Alas, the Iraq crisis has pushed to the margins the very real need we have to operate as reasonably cohesive Atlantic allies and Europeans, in the face of the threat of mass destruction terrorism, combined with loose nukes from North Korea or Pakistan. These are the real dangers of the modern age. Unfortunately, I don't expect the quality of US leadership to improve or the level of US unilateralism to decrease: we were both at the Munich conference in February, and I will not soon forget the hubris-laden bullying with which members of the US delegation went at the "old Europeans." And unlike you, I don't expect the "new Europeans" to resist the next unilateral US initiative, in part because the pressure will be too strong, but also because some follow the US out of conviction.

Yours

François

Dear François

9th March 2003

You believe that the EU cannot forge effective foreign and defence policies with 25 members. But east Europeans do not have a very different worldview to west Europeans, except in their greater suspicion of Russia. Most east Europeans believe in the UN and oppose war in Iraq. The French treat Poland's decision to buy American F-16 fighters as "disloyal"-but the Hungarians and Czechs are buying British-Swedish Gripen aircraft. Most east Europeans do not want to choose between the US and Europe, but understand that membership of the EU entails some loyalty to it. One German ambassador told me-rather patronisingly-that after the letters of eight and ten in support of the US, "almost all the prime ministers who signed them telephoned Schr? to apologise."

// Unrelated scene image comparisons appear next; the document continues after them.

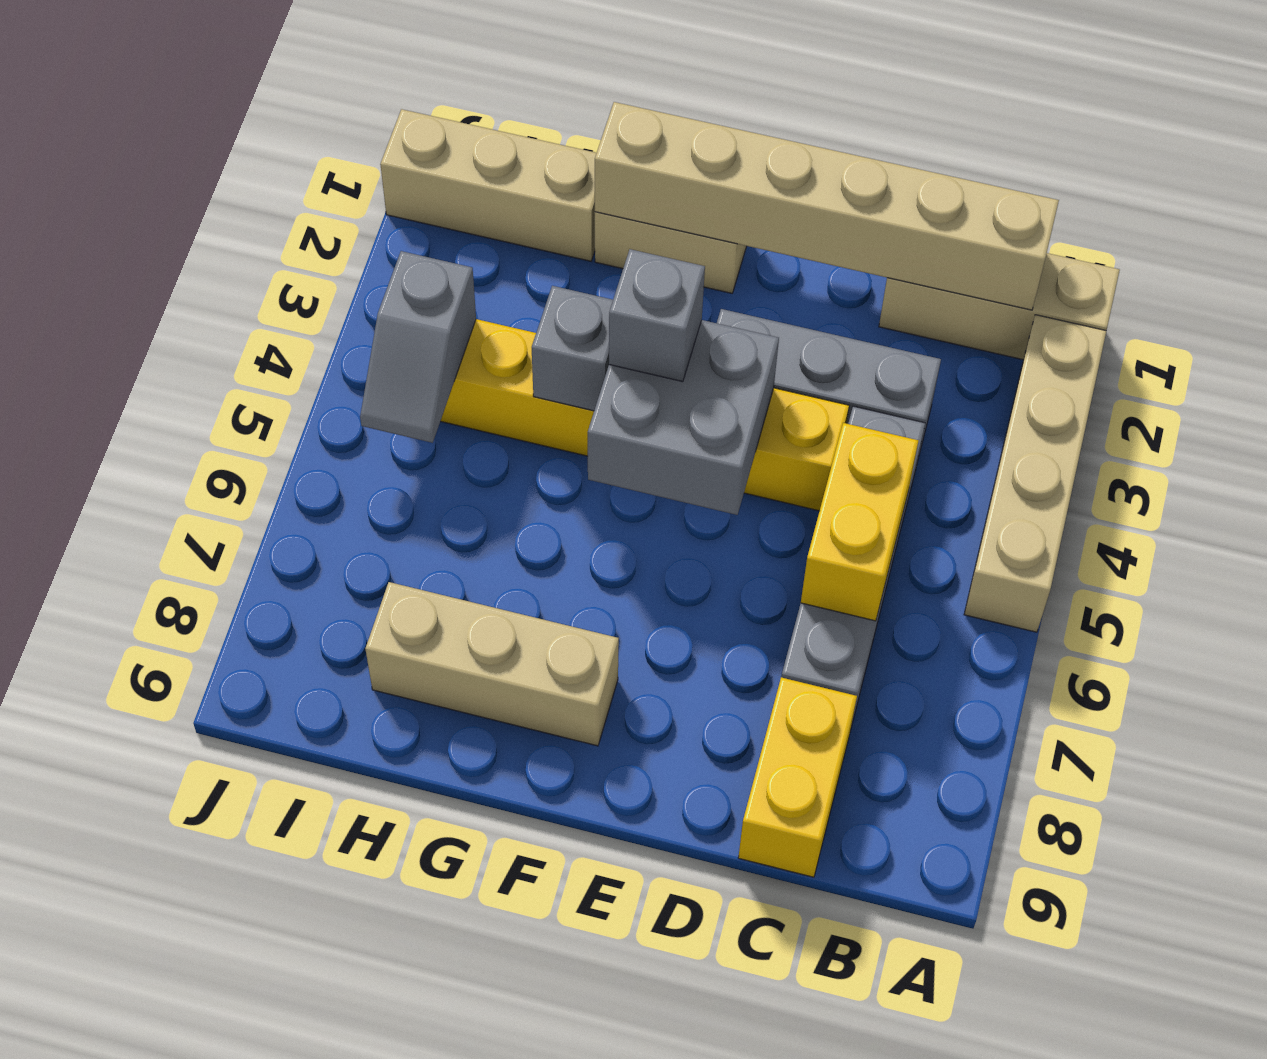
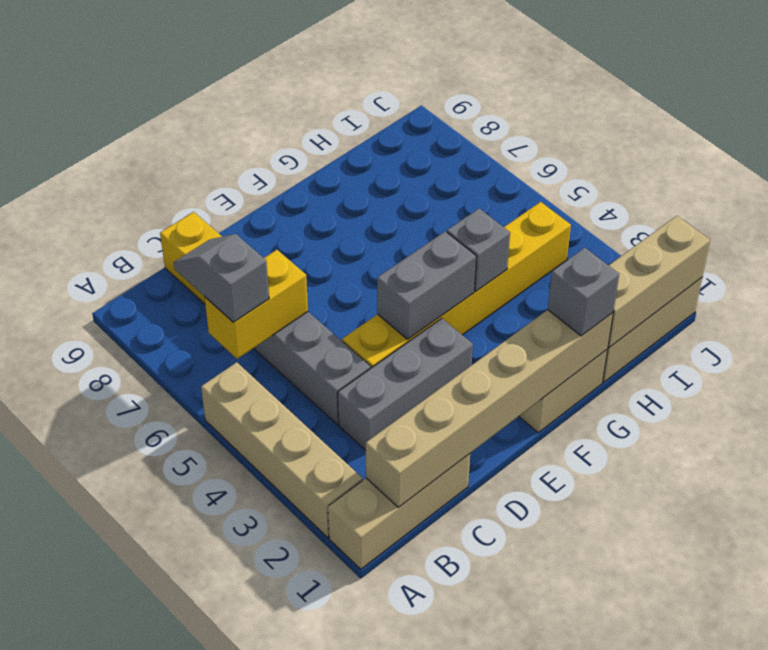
yellow brick C5:C6 level 2 -> yellow brick B6:C6 level 2
grey brick E4:F5 level 2 -> grey brick E4:F4 level 2
grey brick F4 level 3 -> grey brick G1 level 3
tan brick F8:H8 level 1 -> tan brick H1:J1 level 2
grey slope I4:I5 level 2 top 4 -> grey slope B6:B7 level 3 top 6

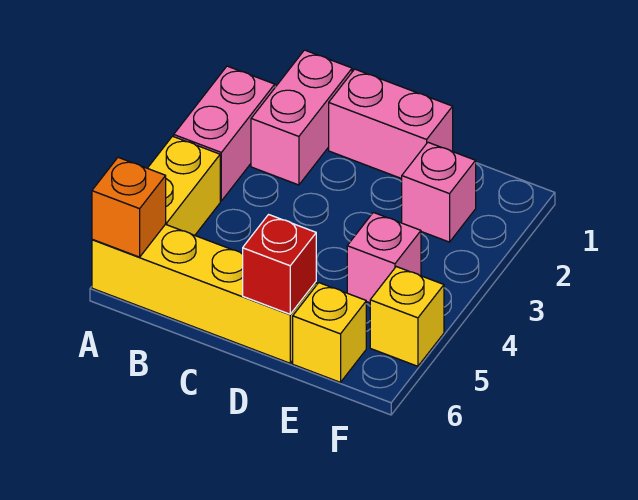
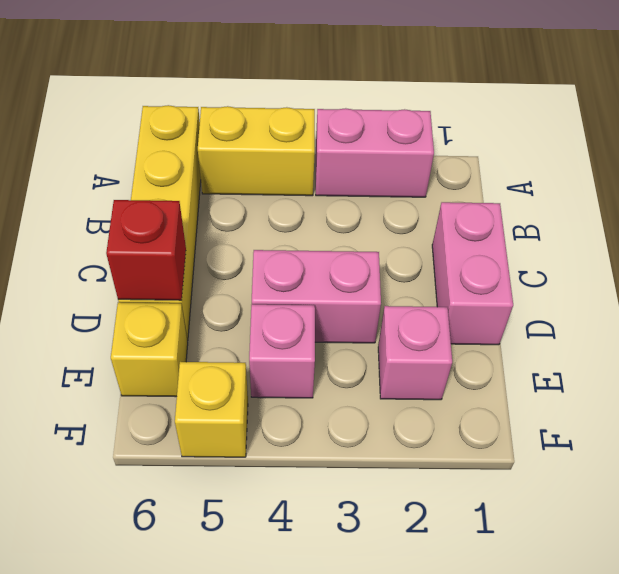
orange brick A6 level 2 -> none
pink brick B1:B2 level 1 -> pink brick D3:D4 level 1

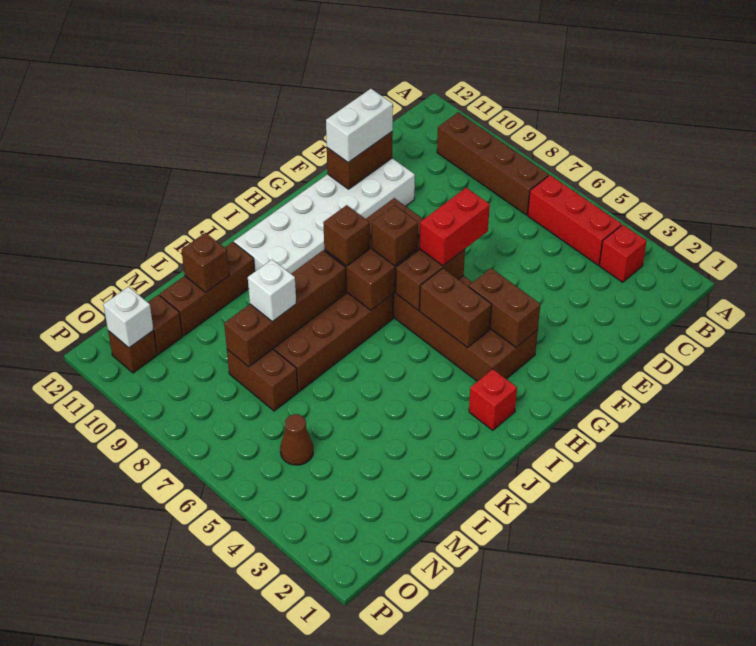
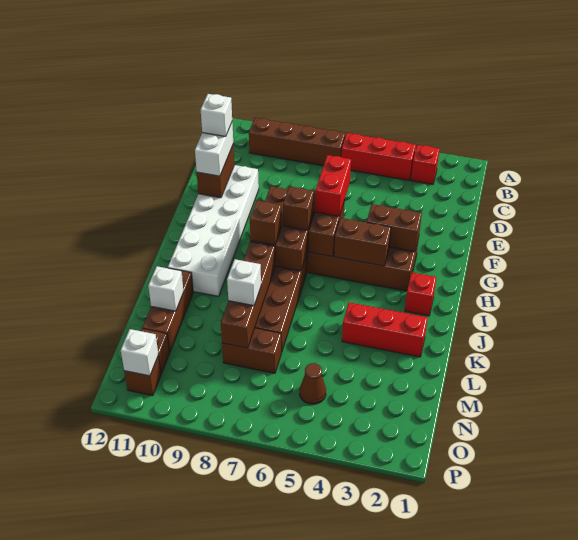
none -> white brick E11 level 4
none -> red brick K2:K4 level 1
brown brick L11 level 2 -> white brick L11 level 2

You are right that any effective EU defence must allow militarily "serious" countries to operate on their own. The British government no longer opposes "coop?tion renforc?quot; for defence. In the midst of the Iraq crisis, Chirac and Blair managed to sign the Le Touquet declaration, setting out plans for running their aircraft carriers on a joint basis, and for a new EU agency to boost military capabilities. If France and Britain maintain such defence co-operation, Germany and the others will follow.

But any attempt to build EU foreign and defence policy in opposition to the US would divide Europe, prove hugely expensive (we would have to pay for the infrastructure that Nato and the US now provide) and damage transatlantic collaboration in other areas, such as trade and the fight against al Qaeda. Despite America's growing unilateralism, most of its values remain close to ours. The US needs our help to combat terror and proliferation, and to reconstruct Iraq, so it will learn to listen to our views. There will be times when we have to resist US policy. But our starting point should be one of co-operation.